Turkey is not on the Priority Watch List. But China and India are. Of the two, China is the one to watch.

CPA thinks that one way to slow the flow is to ban countries on the Priority Watch List from shipping duty-free under de minimis trade rules.

Exclude Priority Watch List Countries from De Minimis

In 2015, Congress raised our de minimis threshold to $800. Mexico’s is $50, Canada’s is $120, Europe’s is €150, and China’s is under $10. Why the cheapest of all the producers would have the lowest threshold to ship duty-free is a mystery.

Once a small part of international trade, de minimis shipments (aka Section 321 shipments in USTR parlance) have exploded in volume with the rise of e-commerce. It’s not just Amazon. Many YouTube ads for new products run by small businesses you’ve never heard of are manufacturing directly in China, legally, and shipping duty-free. This would also include duty-free shipments of goods currently facing tariffs.

For regular imports, the law requires importers to provide Customs an advance manifest of the incoming cargo describing it. But de minimis shipments typically arrive with no advance information. The information scrawled on the packages, completed at a foreign post office, is often incomplete and unverifiable and it is easy to undervalue the cost of the item inside. No one at the post office is going to ask to see the product or verify its price.

The CBP has to process a whopping 2 million of these shipments daily and does not have the capability to detect and seize the illicit and dangerous goods that are among the onslaught of China imports via e-commerce sales.

“We need to bar China and any priority watchlist country from using our de minimis informal entry procedures at customs,” says Michael Stumo, CEO of CPA.

CPA’s solution:

Take Administrative Action and Deny ‘Informal Entry’ to Merchandise from Bad Actor Countries

  • De Minimis shipments are given ‘Informal Entry’ status by CBP, meaning the foreign vendor doesn’t even need to use a U.S. customs broker. Customs Brokers have important KYC (know-your-client) responsibilities.
  • Over 90% of all intellectual property seizures occur in Informal Entry shipments, and China accounts for 92% of the estimated MSRP of IP seizures.
  • USTR maintains a Congressionally-mandated list of countries “that do not adequately or effectively protect and enforce intellectual property (IP) rights.” The worst offenders are on USTR’s Priority Watch List are Algeria, Argentina, Chile, China, India, Indonesia, Russia, Saudi Arabia, Ukraine, and Venezuela.
  • The Treasury Department and CBP have existing statutory authority to deny ‘Informal Entry’ via rule-making. The United States is under zero international obligations to provide informal entry to any other country.

The USTR said that some countries are working with the U.S. to crack down on their private sector trafficking in stolen IP and imitation goods.

For example, Brazil’s law enforcement, with support from the Department of Justice’s International Computer Hacking and Intellectual Property Advisor for Latin America, launched “Operation 404.2,” which seized the domain names of multiple commercial websites engaged in illegal reproduction and distribution of copyrighted works.

China has a massive market to patrol, and USTR recognized that it was a daunting task, saying “The United States’ engagement with China has been demonstrating progress since the signing of the United States-China Economic and Trade Agreement (Phase One Agreement) in January 2020.” That agreement contains separate chapters on IP protections addressing long-standing concerns of a wide range of U.S. industries.

Oddly enough, Mexico and Canada are still on the Watch List.  Once again, enforcement in poorer Mexico is weak. “Mexico continues to operate on reduced resources for numerous government agencies,” the USTR report states.

U.S. consumers might not always suffer. But any company in the U.S., including small and large retail stores, will increasingly have to compete with this new B2C digital model that connects U.S. shoppers directly to China.

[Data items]
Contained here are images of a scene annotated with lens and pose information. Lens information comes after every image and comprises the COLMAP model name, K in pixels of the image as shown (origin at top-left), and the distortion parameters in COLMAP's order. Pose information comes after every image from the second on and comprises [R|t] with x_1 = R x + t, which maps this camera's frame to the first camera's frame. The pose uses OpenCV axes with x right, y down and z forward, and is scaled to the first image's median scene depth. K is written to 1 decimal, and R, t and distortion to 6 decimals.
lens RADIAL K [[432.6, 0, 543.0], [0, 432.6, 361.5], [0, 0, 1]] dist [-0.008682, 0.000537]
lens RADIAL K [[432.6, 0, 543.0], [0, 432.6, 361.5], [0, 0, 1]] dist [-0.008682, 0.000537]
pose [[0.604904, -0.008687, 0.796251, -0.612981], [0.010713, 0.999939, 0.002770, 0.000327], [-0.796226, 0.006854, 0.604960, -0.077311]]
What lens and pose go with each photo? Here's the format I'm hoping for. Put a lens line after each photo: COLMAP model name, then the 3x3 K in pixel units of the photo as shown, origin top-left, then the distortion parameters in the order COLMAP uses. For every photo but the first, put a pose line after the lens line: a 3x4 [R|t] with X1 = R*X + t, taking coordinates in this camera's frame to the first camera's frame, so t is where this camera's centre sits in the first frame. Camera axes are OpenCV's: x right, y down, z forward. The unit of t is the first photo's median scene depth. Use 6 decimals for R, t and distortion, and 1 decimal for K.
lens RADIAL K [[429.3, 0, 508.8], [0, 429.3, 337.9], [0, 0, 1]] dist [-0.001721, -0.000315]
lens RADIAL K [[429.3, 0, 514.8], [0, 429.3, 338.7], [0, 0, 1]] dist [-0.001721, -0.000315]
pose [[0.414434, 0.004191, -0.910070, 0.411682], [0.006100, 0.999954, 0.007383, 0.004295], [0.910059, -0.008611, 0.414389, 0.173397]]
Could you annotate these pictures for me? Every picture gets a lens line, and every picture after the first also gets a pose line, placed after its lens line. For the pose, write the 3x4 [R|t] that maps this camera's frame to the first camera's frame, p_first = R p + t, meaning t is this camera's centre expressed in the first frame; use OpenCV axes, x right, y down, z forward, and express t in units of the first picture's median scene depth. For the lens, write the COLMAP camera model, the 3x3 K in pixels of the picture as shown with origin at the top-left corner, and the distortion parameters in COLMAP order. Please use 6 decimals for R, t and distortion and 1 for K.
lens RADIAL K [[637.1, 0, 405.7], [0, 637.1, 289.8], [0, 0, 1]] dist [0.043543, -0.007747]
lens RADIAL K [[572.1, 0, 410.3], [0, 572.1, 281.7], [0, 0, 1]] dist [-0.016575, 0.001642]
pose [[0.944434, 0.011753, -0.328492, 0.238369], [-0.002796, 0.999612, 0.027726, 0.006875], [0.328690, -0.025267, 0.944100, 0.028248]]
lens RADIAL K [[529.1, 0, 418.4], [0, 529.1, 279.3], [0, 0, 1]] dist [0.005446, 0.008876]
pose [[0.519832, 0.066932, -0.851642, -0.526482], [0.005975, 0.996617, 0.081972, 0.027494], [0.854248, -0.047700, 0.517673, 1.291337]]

WHAT THE TASK REQUIRES. Copy from the passage on de minimis trade rules above the section that opens with the words containing "China has a" and closes with "directly to China.".

WRITTEN SOLUTION.
China has a massive market to patrol, and USTR recognized that it was a daunting task, saying “The United States’ engagement with China has been demonstrating progress since the signing of the United States-China Economic and Trade Agreement (Phase One Agreement) in January 2020.” That agreement contains separate chapters on IP protections addressing long-standing concerns of a wide range of U.S. industries.

Oddly enough, Mexico and Canada are still on the Watch List.  Once again, enforcement in poorer Mexico is weak. “Mexico continues to operate on reduced resources for numerous government agencies,” the USTR report states.

U.S. consumers might not always suffer. But any company in the U.S., including small and large retail stores, will increasingly have to compete with this new B2C digital model that connects U.S. shoppers directly to China.